You are viewing a plain text version of this content. The canonical link for it is here.

Posted to dev@flink.apache.org by Dominik Wosiński <wo...@gmail.com> on 2019/10/14 12:08:35 UTC

Ignore operator failure

Hey,
I have a question that I have not been able to find an answer for in the
docs nor in any other source. Suppose we have a business system and we are
using Elasticsearch sink, but not for the purpose of business case, but
rather for keeping info on the data that is flowing through the system. The
Elasticsearch part is not crucial for the application, thus I would like to
keep application running even if the elastic itself is failing (for example
due to the external system being down).
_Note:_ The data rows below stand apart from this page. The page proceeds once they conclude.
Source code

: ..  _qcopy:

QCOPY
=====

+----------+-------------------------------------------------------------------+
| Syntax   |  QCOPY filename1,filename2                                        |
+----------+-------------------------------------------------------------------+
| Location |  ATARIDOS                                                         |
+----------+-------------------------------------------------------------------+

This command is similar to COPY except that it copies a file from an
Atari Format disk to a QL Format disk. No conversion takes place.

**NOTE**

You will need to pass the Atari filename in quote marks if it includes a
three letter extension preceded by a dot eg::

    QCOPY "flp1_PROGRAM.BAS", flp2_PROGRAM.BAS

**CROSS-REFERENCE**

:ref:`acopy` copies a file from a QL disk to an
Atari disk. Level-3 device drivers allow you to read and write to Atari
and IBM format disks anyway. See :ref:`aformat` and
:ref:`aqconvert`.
Is there a way to exclude some task
from checkpointing and ignore it's failure, so that the job is not
restarted if only one of the sinks is down ??

Thanks in advance,
Best Regards,
Dom.

Re: Ignore operator failure

Posted by vino yang <ya...@gmail.com>.

Hi Dom,

If you consider ignoring checkpoint failures, you can use this API:
setTolerableCheckpointFailureNumber[1].
But for Jobs with checkpoints enabled and failed operators containing
states, Flink can't ignore these failures without restarting Jobs.
Subsequent regional recovery may be appropriate for your scenario.
At this stage, if you don't want to restart because of non-critical
operators, you may need to customize related implementations so that those
exceptions are not thrown to the Flink framework.

Best,
Vino

[1]:
https://github.com/apache/flink/blob/master/flink-streaming-java/src/main/java/org/apache/flink/streaming/api/environment/CheckpointConfig.java#L319



Dominik Wosiński <wo...@gmail.com> 于2019年10月14日周一 下午8:16写道：

> Hey,
> I have a question that I have not been able to find an answer for in the
> docs nor in any other source. Suppose we have a business system and we are
> using Elasticsearch sink, but not for the purpose of business case, but
> rather for keeping info on the data that is flowing through the system. The
> Elasticsearch part is not crucial for the application, thus I would like to
> keep application running even if the elastic itself is failing (for example
> due to the external system being down). Is there a way to exclude some task
> from checkpointing and ignore it's failure, so that the job is not
> restarted if only one of the sinks is down ??
>
> Thanks in advance,
> Best Regards,
> Dom.
>